(Camera settings data)
◆ ◆ ◆ ◆ ◆

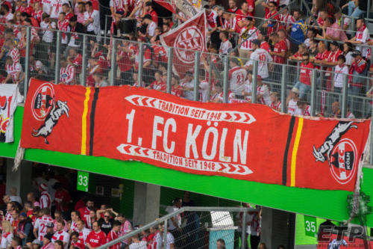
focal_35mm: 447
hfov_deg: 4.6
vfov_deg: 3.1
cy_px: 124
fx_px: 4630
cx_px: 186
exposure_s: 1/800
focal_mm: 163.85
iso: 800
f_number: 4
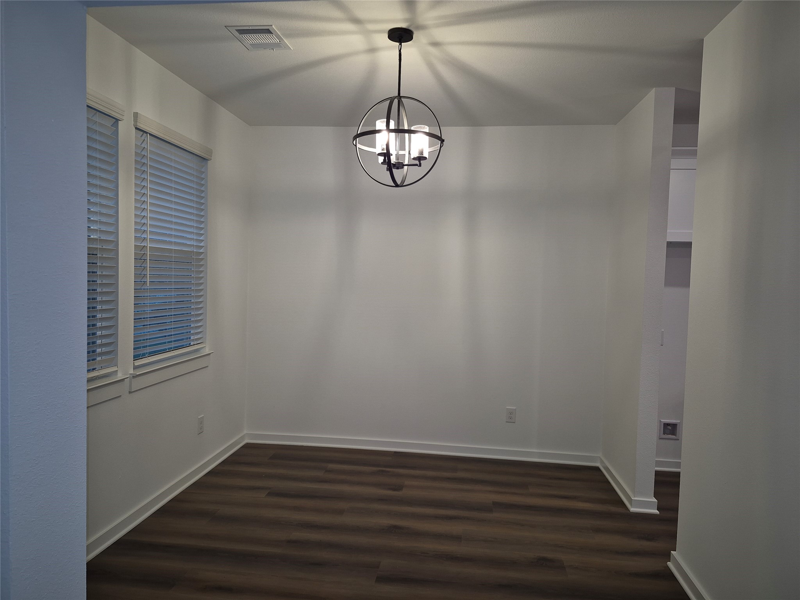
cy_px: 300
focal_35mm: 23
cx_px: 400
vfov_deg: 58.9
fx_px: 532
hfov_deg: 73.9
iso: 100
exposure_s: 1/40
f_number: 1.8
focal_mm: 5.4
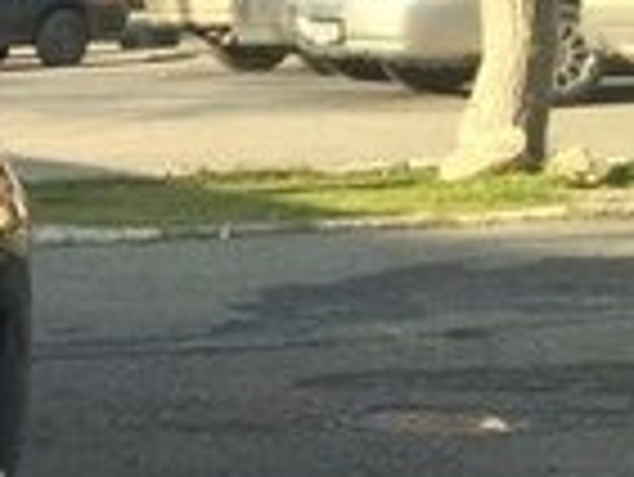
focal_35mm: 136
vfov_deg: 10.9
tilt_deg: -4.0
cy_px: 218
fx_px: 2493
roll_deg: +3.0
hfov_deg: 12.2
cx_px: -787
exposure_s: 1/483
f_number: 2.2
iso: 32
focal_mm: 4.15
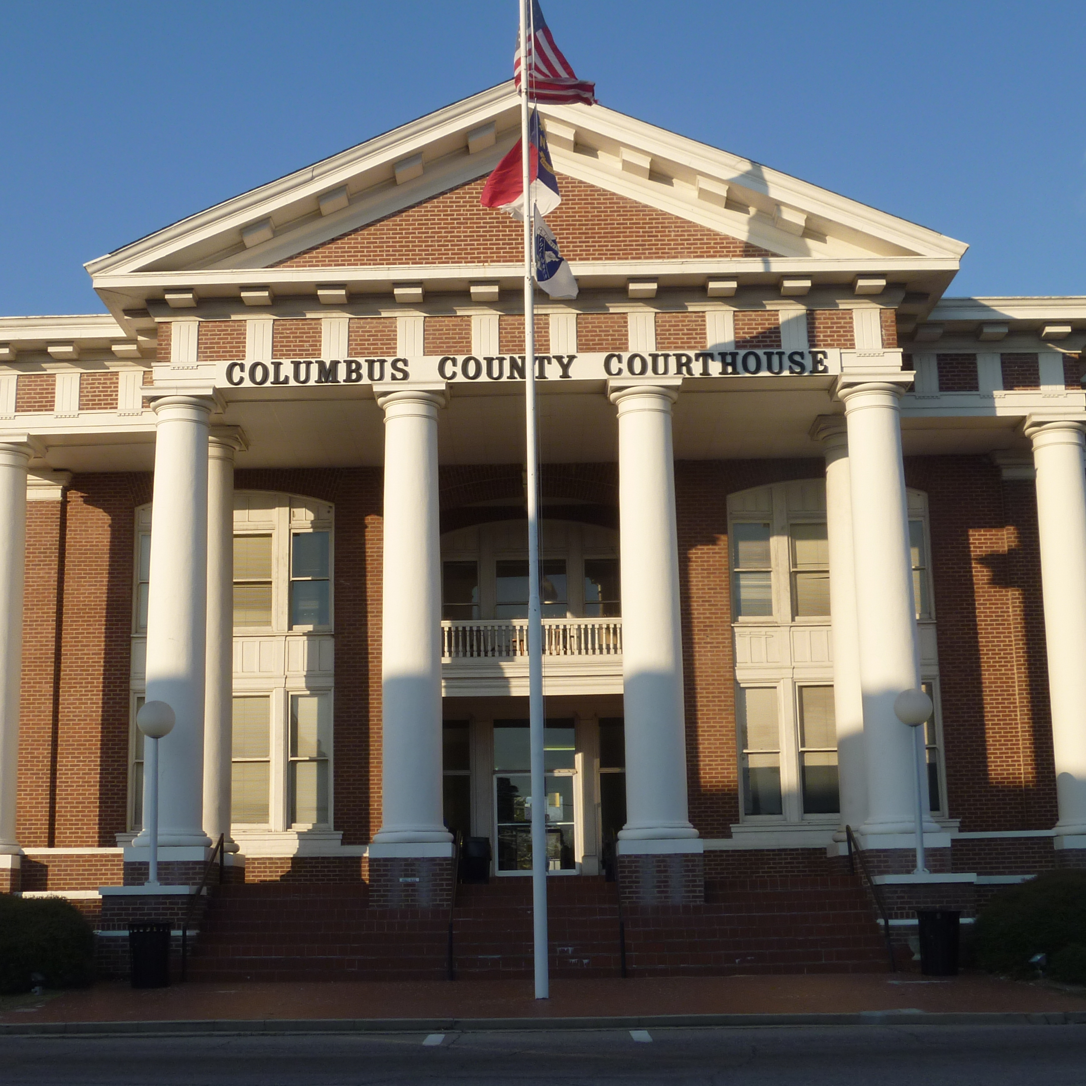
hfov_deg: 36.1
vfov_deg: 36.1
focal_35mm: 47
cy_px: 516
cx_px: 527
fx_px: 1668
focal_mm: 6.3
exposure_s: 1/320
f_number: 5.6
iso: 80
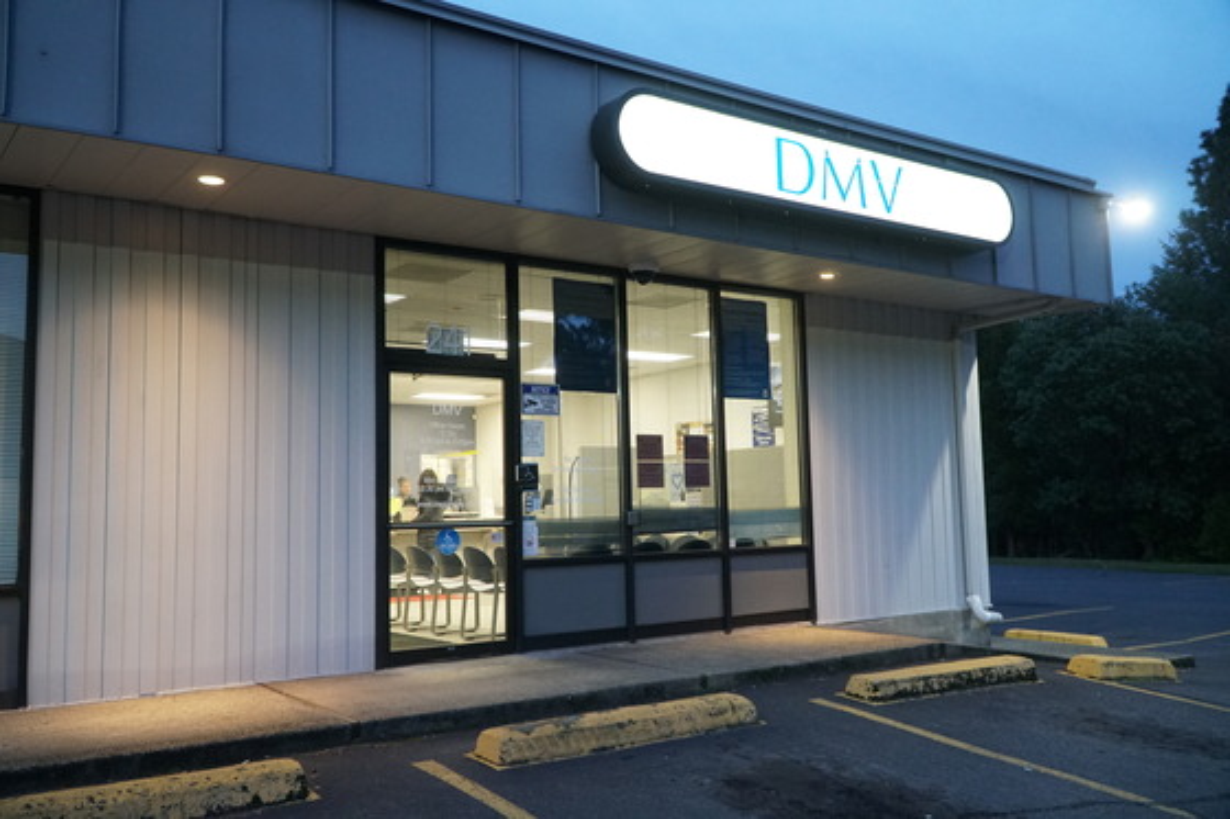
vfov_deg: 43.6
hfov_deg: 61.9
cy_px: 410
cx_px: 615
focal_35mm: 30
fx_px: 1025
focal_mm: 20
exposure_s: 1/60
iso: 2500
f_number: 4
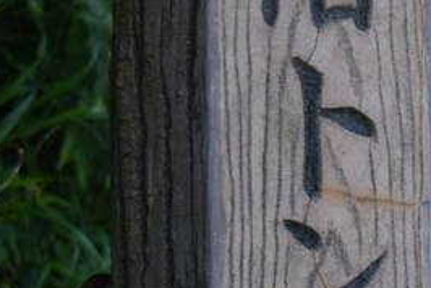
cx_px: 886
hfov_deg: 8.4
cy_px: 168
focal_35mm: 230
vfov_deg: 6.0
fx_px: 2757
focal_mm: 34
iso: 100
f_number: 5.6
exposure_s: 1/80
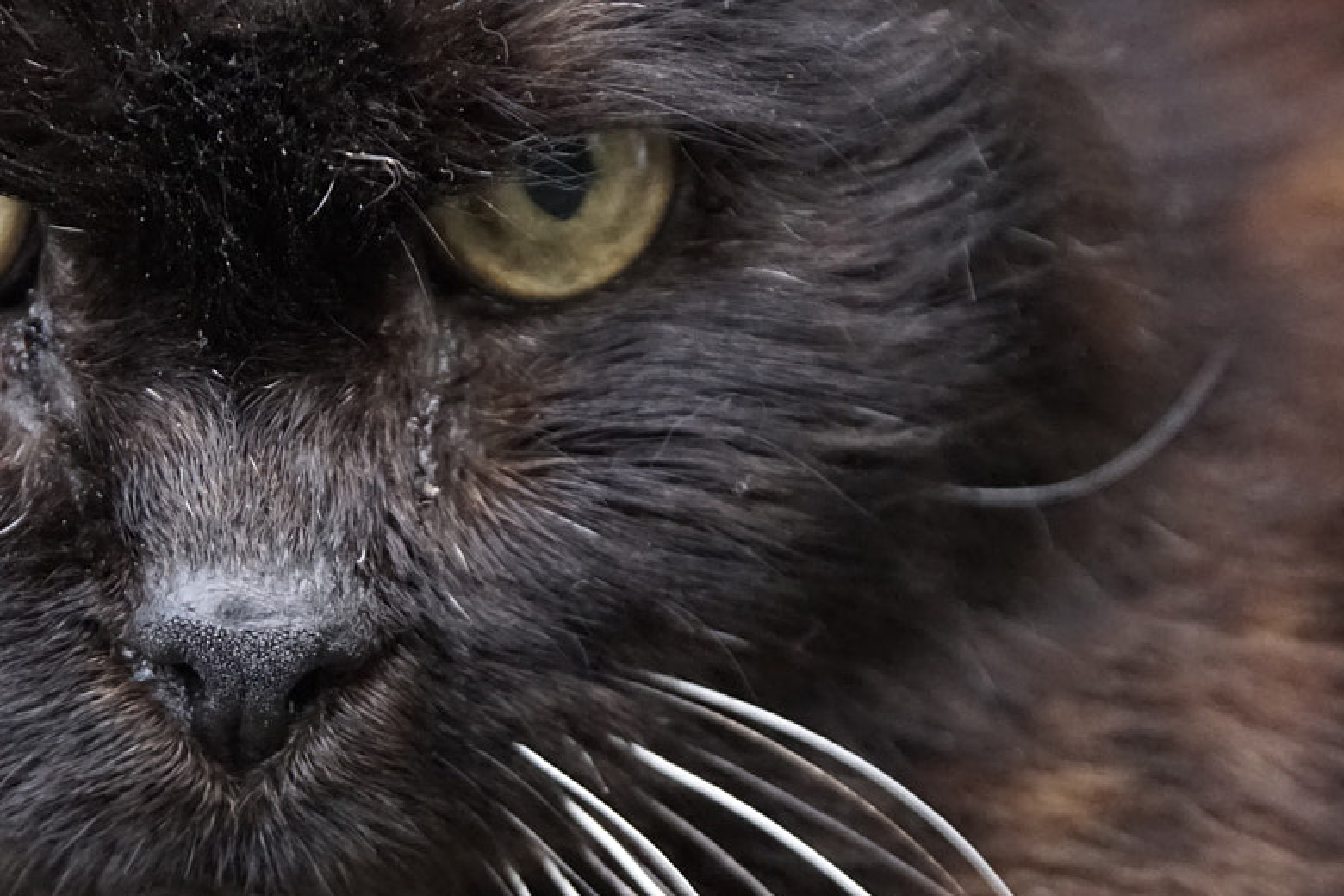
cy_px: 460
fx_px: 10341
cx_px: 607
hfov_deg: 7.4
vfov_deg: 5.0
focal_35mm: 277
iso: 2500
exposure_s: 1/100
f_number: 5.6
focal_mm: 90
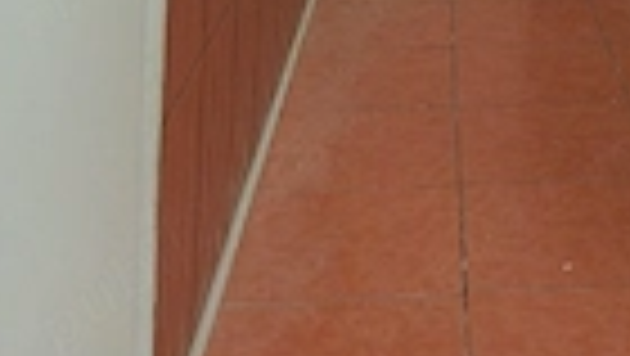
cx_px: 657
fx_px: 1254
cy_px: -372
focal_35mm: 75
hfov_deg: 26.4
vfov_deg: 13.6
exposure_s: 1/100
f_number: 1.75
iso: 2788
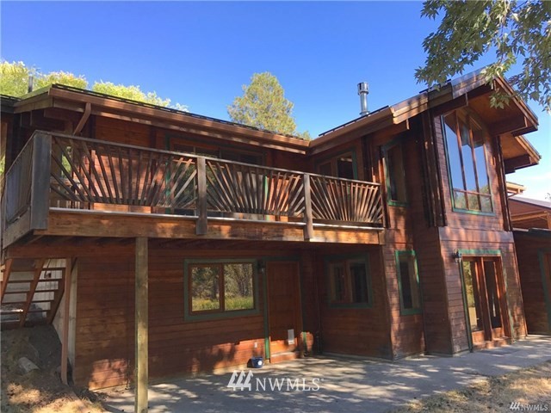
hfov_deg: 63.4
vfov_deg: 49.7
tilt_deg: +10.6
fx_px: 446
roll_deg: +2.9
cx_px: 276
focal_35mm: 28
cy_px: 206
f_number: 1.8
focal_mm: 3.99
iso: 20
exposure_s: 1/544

◆ ◆ ◆ ◆ ◆

• To do:
The data above should be returned in full, exactly as written, apart from its images.

• Result of this exercise:
focal_35mm: 447
hfov_deg: 4.6
vfov_deg: 3.1
cy_px: 124
fx_px: 4630
cx_px: 186
exposure_s: 1/800
focal_mm: 163.85
iso: 800
f_number: 4
cy_px: 300
focal_35mm: 23
cx_px: 400
vfov_deg: 58.9
fx_px: 532
hfov_deg: 73.9
iso: 100
exposure_s: 1/40
f_number: 1.8
focal_mm: 5.4
focal_35mm: 136
vfov_deg: 10.9
tilt_deg: -4.0
cy_px: 218
fx_px: 2493
roll_deg: +3.0
hfov_deg: 12.2
cx_px: -787
exposure_s: 1/483
f_number: 2.2
iso: 32
focal_mm: 4.15
hfov_deg: 36.1
vfov_deg: 36.1
focal_35mm: 47
cy_px: 516
cx_px: 527
fx_px: 1668
focal_mm: 6.3
exposure_s: 1/320
f_number: 5.6
iso: 80
vfov_deg: 43.6
hfov_deg: 61.9
cy_px: 410
cx_px: 615
focal_35mm: 30
fx_px: 1025
focal_mm: 20
exposure_s: 1/60
iso: 2500
f_number: 4
cx_px: 886
hfov_deg: 8.4
cy_px: 168
focal_35mm: 230
vfov_deg: 6.0
fx_px: 2757
focal_mm: 34
iso: 100
f_number: 5.6
exposure_s: 1/80
cy_px: 460
fx_px: 10341
cx_px: 607
hfov_deg: 7.4
vfov_deg: 5.0
focal_35mm: 277
iso: 2500
exposure_s: 1/100
f_number: 5.6
focal_mm: 90
cx_px: 657
fx_px: 1254
cy_px: -372
focal_35mm: 75
hfov_deg: 26.4
vfov_deg: 13.6
exposure_s: 1/100
f_number: 1.75
iso: 2788
hfov_deg: 63.4
vfov_deg: 49.7
tilt_deg: +10.6
fx_px: 446
roll_deg: +2.9
cx_px: 276
focal_35mm: 28
cy_px: 206
f_number: 1.8
focal_mm: 3.99
iso: 20
exposure_s: 1/544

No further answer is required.